How will natural gas shape the long-haul trucking industry of the future? The answer to that question is less clear following the recent Mid-America Trucking Show.
Natural gas has been riding a wave for the past two years as the leading alternative to diesel for several good reasons: It’s a mature technology; the engine shares 80% of its componentry with its diesel counterpart; there’s a proven return on investment on high-mileage applications; and vast shale formations in North America are keeping price well below that of diesel.
At the Green Truck Summit last month fuel experts were forecasting that natural gas trucks could soon comprise 10% of the Class 8 truck market. The only point of contention was just how long it would take to get there, with some suggesting it could be as quickly as three years.
The waste and refuse sector has been the quickest to adopt natural gas vehicles in Canada.
There are now more than 300 such trucks in use compared to just a handful a few years ago. The highway tractor segment is the second fastest growing in the country with more than 200 highway tractors operating in four provinces.
But the head of Daimler’s global truck and bus business poured some cold water on that optimistic thinking with his comments to business leaders gathered for the annual Heavy Duty Manufacturers Association breakfast at the Mid-America Trucking Show.
“My alternative fuel is diesel and we will continue to perfect that technology,” Dr. Wolfgang Bernhard, head of the market share leader in North America, told the HDMA, adding that the hype surrounding natural gas as a fuel alternative for trucking is gone and realism is setting in.
The day before Bernhard addressed the HDMA, Martin Daum, president and CEO of Daimler North America, said natural gas seems a more viable option for local delivery applications.

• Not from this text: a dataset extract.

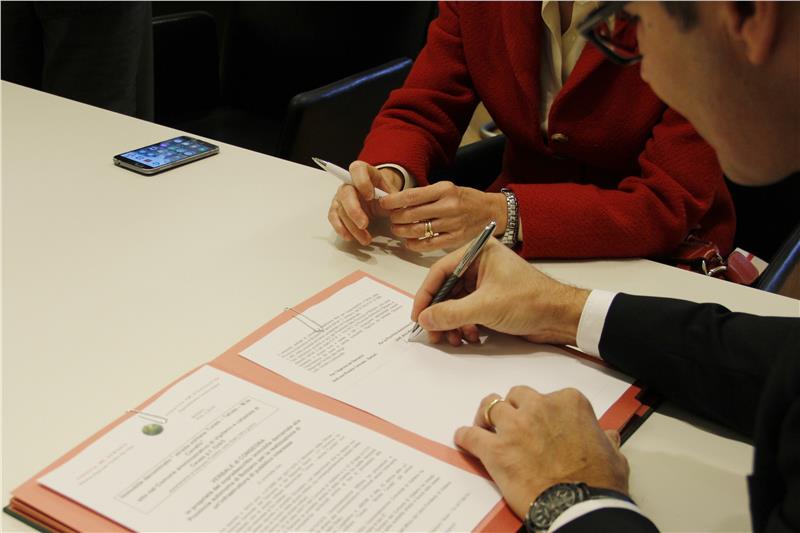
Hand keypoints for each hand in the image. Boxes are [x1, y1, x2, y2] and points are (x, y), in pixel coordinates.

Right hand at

Yet medium-duty truck operators may not run enough miles to deliver a sufficient return on the investment when one considers the initial cost of moving to a natural gas engine.

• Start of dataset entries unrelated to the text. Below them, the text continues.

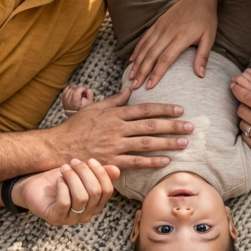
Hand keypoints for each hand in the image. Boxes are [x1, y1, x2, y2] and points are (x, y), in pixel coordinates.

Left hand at [13, 158, 119, 225]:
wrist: (33, 187)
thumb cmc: (58, 180)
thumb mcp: (79, 174)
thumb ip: (98, 173)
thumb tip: (117, 170)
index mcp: (95, 204)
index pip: (107, 190)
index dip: (101, 173)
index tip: (90, 160)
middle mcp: (86, 214)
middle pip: (95, 192)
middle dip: (85, 173)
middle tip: (73, 162)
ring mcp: (71, 219)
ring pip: (81, 197)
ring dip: (73, 178)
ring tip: (64, 169)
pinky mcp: (55, 218)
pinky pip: (65, 203)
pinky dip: (63, 188)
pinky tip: (58, 180)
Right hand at [49, 86, 193, 169]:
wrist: (59, 147)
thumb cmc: (76, 127)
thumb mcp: (94, 108)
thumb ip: (114, 100)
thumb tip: (129, 88)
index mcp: (115, 114)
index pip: (144, 109)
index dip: (163, 109)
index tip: (180, 109)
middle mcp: (117, 129)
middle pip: (150, 126)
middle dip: (172, 126)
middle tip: (190, 126)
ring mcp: (115, 146)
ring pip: (146, 143)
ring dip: (167, 143)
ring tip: (184, 143)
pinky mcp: (112, 161)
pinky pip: (136, 162)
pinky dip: (152, 162)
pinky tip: (166, 161)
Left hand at [62, 83, 93, 112]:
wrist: (78, 116)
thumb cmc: (85, 110)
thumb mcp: (91, 103)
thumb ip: (90, 94)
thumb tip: (86, 89)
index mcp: (74, 102)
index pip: (78, 89)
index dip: (83, 89)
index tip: (85, 92)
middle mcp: (68, 101)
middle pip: (73, 88)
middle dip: (79, 89)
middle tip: (83, 94)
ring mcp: (64, 100)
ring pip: (69, 88)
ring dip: (75, 89)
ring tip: (79, 94)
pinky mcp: (63, 100)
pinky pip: (65, 90)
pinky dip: (70, 89)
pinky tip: (74, 92)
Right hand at [128, 0, 218, 88]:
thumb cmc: (206, 19)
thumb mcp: (209, 38)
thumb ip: (203, 56)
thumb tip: (200, 75)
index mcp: (181, 37)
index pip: (165, 59)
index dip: (156, 73)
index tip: (149, 86)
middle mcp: (168, 32)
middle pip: (151, 55)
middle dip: (142, 72)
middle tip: (134, 86)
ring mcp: (160, 27)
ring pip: (145, 47)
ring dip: (137, 63)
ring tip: (131, 77)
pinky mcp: (157, 24)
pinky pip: (144, 38)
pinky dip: (137, 50)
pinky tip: (132, 60)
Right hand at [231, 67, 250, 99]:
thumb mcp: (242, 99)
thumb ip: (236, 91)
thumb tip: (232, 83)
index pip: (239, 79)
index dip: (234, 81)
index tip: (233, 84)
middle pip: (242, 75)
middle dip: (237, 78)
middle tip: (238, 82)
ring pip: (246, 71)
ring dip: (243, 75)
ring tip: (244, 80)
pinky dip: (248, 73)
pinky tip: (249, 78)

Is there then a future for natural gas in trucking?
Dr. Bernhard himself acknowledged that although “the buzz was bigger last year,” natural gas is not going away. Canada’s heavy-duty natural gas pioneers such as Groupe Robert and Vedder Transportation Group are continuing on despite the disappointing news about the lack of a 15L natural gas engine.
What may also determine how natural gas will shape the trucking industry is the commitment from Ottawa (and more importantly Washington) to continue to reduce greenhouse gas emissions.

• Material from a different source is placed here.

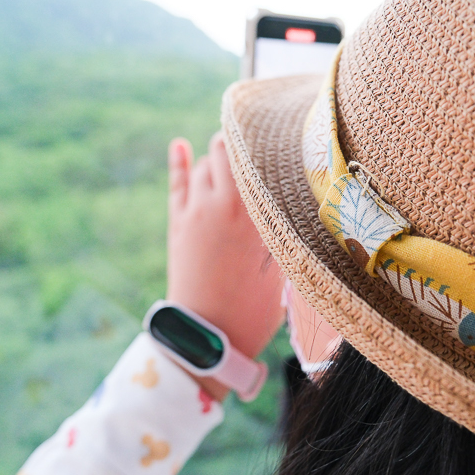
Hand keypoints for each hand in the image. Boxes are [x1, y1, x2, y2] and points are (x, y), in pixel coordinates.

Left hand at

Natural gas tractors on a well-to-wheel basis, compared to diesel powered trucks, generate 15-25% less emissions.
A natural gas highway tractor that operates 200,000 km per year will produce 65 tonnes less carbon with natural gas than it does with diesel.
A natural gas fleet could make it easier for carriers working with large environmentally conscious shippers to secure their business. And that too will colour the way carriers consider the natural gas option.